6. Be systematic and organized in everything you say and do. Scatterbrains are ineffective thinkers and planners.
7. You can’t be creative if you’re always busy. Take breaks to refresh yourself and create time for new ideas to emerge.
8. Dig for information to enable proper analysis and informed decision making. Never be hasty. Don’t settle for insufficient data. Lisa Helps, mayor of Victoria, British Columbia, thinks people often leap to premature conclusions after reading “three things on Facebook.” She faces each situation ready to take in meaningful information.
9. Maintain your focus. Don’t succumb to time-wasting distractions.
10.As an open thinker, include time to dream, decide and do every day.

Agility and Flexibility
Open thinkers stay flexible and adaptable. Dion Hinchcliffe, chief strategy officer at 7Summits – an online solutions provider – says to try new ideas if old ones don’t work.
He developed a five-step system for flexible problem solving:
1. Develop an idea or solution.
2. Try your idea. Experiment. If you fail, fail quickly.
3. Make the most refined decision possible. Continue to problem solve.
4. If you can’t find a solution, put the current problem on the shelf. Focus on a new problem and try to solve it instead.
5. Maintaining a cycle fuels flexibility. Be ready to return to the original problem. This process educates you continually.
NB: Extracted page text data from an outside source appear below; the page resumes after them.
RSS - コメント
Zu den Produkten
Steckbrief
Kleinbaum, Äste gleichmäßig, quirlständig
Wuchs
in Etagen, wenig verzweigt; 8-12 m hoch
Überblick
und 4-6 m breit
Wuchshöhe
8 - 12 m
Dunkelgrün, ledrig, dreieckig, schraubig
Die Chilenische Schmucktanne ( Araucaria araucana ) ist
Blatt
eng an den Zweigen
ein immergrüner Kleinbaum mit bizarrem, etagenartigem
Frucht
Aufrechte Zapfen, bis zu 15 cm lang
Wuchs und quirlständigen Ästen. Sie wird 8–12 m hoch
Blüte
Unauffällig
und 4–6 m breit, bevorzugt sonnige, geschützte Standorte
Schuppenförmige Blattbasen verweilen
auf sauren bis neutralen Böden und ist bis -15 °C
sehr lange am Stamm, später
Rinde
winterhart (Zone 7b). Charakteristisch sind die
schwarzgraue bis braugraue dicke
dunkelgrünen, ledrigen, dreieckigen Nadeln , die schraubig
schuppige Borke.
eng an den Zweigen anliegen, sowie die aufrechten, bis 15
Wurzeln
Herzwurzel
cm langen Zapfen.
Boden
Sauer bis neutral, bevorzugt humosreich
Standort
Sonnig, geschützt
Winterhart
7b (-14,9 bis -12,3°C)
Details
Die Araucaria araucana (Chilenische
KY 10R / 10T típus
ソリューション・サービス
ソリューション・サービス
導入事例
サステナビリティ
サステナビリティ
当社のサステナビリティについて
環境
John Dalla Costa, founder of Toronto’s Centre for Ethical Orientation, says open thinkers have three traits:
1. “Courage” – Open thinkers connect with new ideas, even if those ideas run counter to their current worldview.

2. “Responsibility” – Open thinkers accept new, verifiable information and welcome new data that move them closer to an ultimate truth.

3. “Fairness” – Open thinkers know investigation and experimentation often involve mistakes, which can be the greatest teachers of all.